Qui peut croire qu’une sanction prescrite par la loi sert à quelque chose, fait du bien ? En quoi punir rend-il la vie, aux victimes, aux coupables ? En quoi punir répare-t-il ? Il faut en finir avec le système infraction-punition. Une violence, une infraction est commise. On la dénonce, on la nomme. Puis on prend soin, on répare. Tout n’est pas réparable, certes, mais on n’a jamais fini de prendre soin, de relever, de ressusciter.

La séquence faute (ou péché, ou infraction) punition interdit le salut. Non seulement la victime n’est pas relevée par la souffrance du coupable, quoi que l’on veuille nous faire entrer dans la tête ou croire nous-mêmes. Faire souffrir l’autre en compensation d’un dommage a toujours un mauvais goût de vengeance. Non pas abolir la loi ni renoncer à la dénonciation du mal, mais rendre vie. La logique de la loi s’oppose à celle du salut. C’est Paul aux Romains.

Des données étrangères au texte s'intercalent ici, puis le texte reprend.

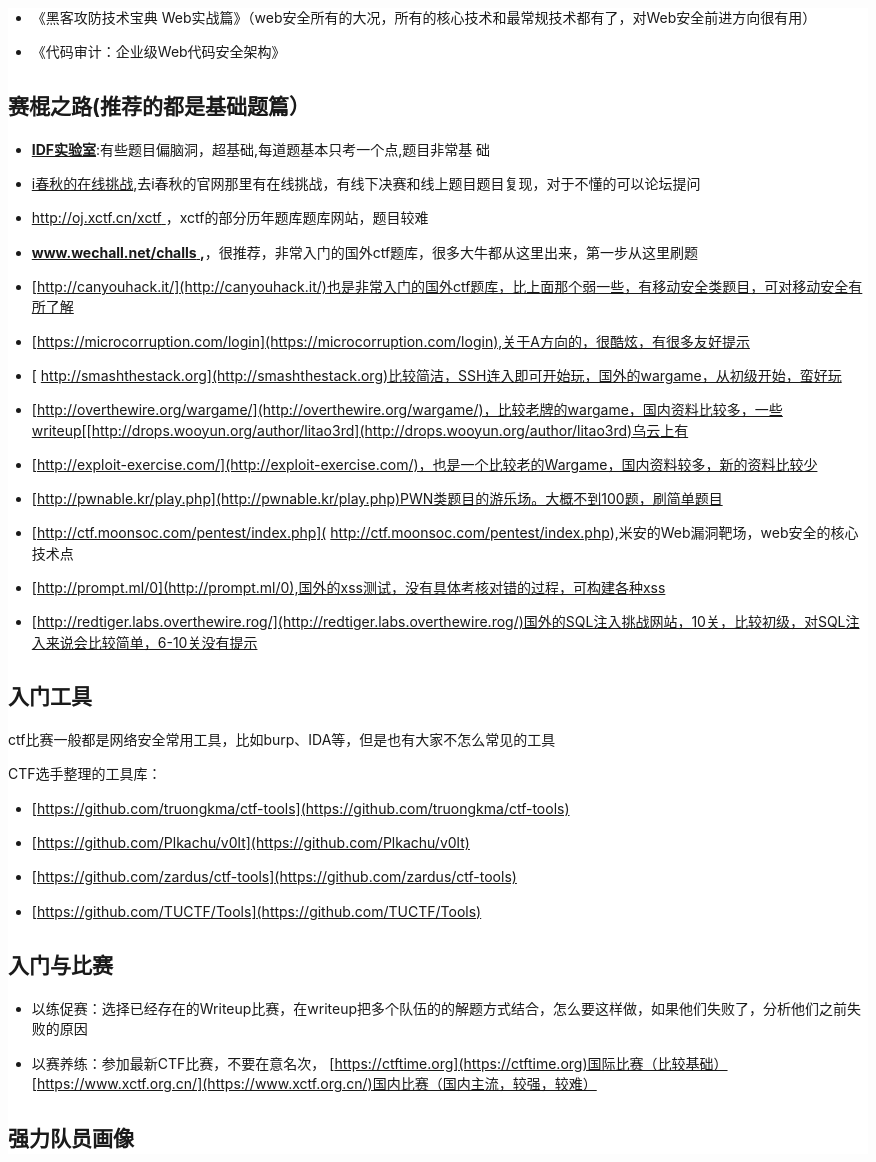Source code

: * 《黑客攻防技术宝典 Web实战篇》（web安全所有的大况，所有的核心技术和最常规技术都有了，对Web安全前进方向很有用）

* 《代码审计：企业级Web代码安全架构》


## 赛棍之路(推荐的都是基础题篇）

* **[IDF实验室](http://ctf.idf.cn/ )**:有些题目偏脑洞，超基础,每道题基本只考一个点,题目非常基
  础

* [i春秋的在线挑战](www.ichunqiu.com),去i春秋的官网那里有在线挑战，有线下决赛和线上题目题目复现，对于不懂的可以论坛提问

* [ http://oj.xctf.cn/xctf ]( http://oj.xctf.cn/xctf )，xctf的部分历年题库题库网站，题目较难

* **[ www.wechall.net/challs ]( www.wechall.net/challs),**，很推荐，非常入门的国外ctf题库，很多大牛都从这里出来，第一步从这里刷题

* [http://canyouhack.it/](http://canyouhack.it/)也是非常入门的国外ctf题库，比上面那个弱一些，有移动安全类题目，可对移动安全有所了解

* [https://microcorruption.com/login](https://microcorruption.com/login),关于A方向的，很酷炫，有很多友好提示

* [ http://smashthestack.org](http://smashthestack.org)比较简洁，SSH连入即可开始玩，国外的wargame，从初级开始，蛮好玩

* [http://overthewire.org/wargame/](http://overthewire.org/wargame/)，比较老牌的wargame，国内资料比较多，一些writeup[[http://drops.wooyun.org/author/litao3rd](http://drops.wooyun.org/author/litao3rd)乌云上有

* [http://exploit-exercise.com/](http://exploit-exercise.com/)，也是一个比较老的Wargame，国内资料较多，新的资料比较少

* [http://pwnable.kr/play.php](http://pwnable.kr/play.php)PWN类题目的游乐场。大概不到100题，刷简单题目

* [http://ctf.moonsoc.com/pentest/index.php]( http://ctf.moonsoc.com/pentest/index.php),米安的Web漏洞靶场，web安全的核心技术点

* [http://prompt.ml/0](http://prompt.ml/0),国外的xss测试，没有具体考核对错的过程，可构建各种xss

* [http://redtiger.labs.overthewire.rog/](http://redtiger.labs.overthewire.rog/)国外的SQL注入挑战网站，10关，比较初级，对SQL注入来说会比较简单，6-10关没有提示


## 入门工具
ctf比赛一般都是网络安全常用工具，比如burp、IDA等，但是也有大家不怎么常见的工具

CTF选手整理的工具库：

* [https://github.com/truongkma/ctf-tools](https://github.com/truongkma/ctf-tools)

* [https://github.com/Plkachu/v0lt](https://github.com/Plkachu/v0lt)

* [https://github.com/zardus/ctf-tools](https://github.com/zardus/ctf-tools)

* [https://github.com/TUCTF/Tools](https://github.com/TUCTF/Tools)


## 入门与比赛

* 以练促赛：选择已经存在的Writeup比赛，在writeup把多个队伍的的解题方式结合，怎么要这样做，如果他们失败了，分析他们之前失败的原因

* 以赛养练：参加最新CTF比赛，不要在意名次， [https://ctftime.org](https://ctftime.org)国际比赛（比较基础）  [https://www.xctf.org.cn/](https://www.xctf.org.cn/)国内比赛（国内主流，较强，较难）


## 强力队员画像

Les adorateurs de la loi finissent par apprendre que son implacabilité tue et les dénonce. On a vu des politiques avec de grandes déclarations sur la loi. Plus ils brandissent l’exemplarité, moins ils la respectent. Devant les tribunaux, ils sont condamnés ou en passe de l’être. Pendant ce temps, leurs paroles ont distillé la haine. A pleurer. Ils détruisent le corps social. Voilà ce dont Jésus parle, cette horreur, cette hypocrisie, zizanie et haine de l’autre.

Jésus ne pose pas une loi plus exigeante, il indique que la logique loi-sanction en matière de salut, c’est vain. Si Jésus est radical, ce n’est pas en étant implacable, c’est en déployant inconditionnellement la logique du salut. Dans l’hyperbole, il jette le bouchon si loin que l’on est bien obligé d’entendre que le salut ‑ la vie, le bien ‑ n’est pas atteint s’il s’agit de loi et de morale. Pour répliquer au mal, en nous et autour de nous, la gratuité est nécessaire, seul remède, quête du don, substitution du relèvement, de la résurrection à la punition qui déshumanise, mortifie et tue.

Comment entendre le jusqu’au-boutisme de Jésus, demandais-je en commençant. Aller jusqu’au bout, cela lui ressemble. Eis telos, dit Jean. Jusqu’au bout fidèle à sa parole, ou plutôt à celle du Père. Jusqu’au bout fidèle à la vie, celle que l’humanité reçoit du Père. Cet extrémisme de la résurrection recadre les images que l’on se fait de Dieu, un juge effrayant et punisseur devant lequel il faut des avocats pour comparaître. Rendons-nous compte de quelle manière nous parlons de Dieu, tout cela pensant faire bien. La logique de la loi et de la punition amoche Dieu, le rend détestable.

Certes, le mal prolifère, mais notre attachement à la loi en vient à défigurer Dieu lui-même. Notre attachement à la loi devient sacrilège. C’est pour la gloire de Dieu qu’il faut sortir du punitif et quêter le salut. C’est pour Dieu qu’il faut prendre l’hyperbole à la lettre. Non seulement cela pourrait nous rendre moins mauvais, mais surtout se devine en ces exigences extrémistes le portrait du Dieu du salut.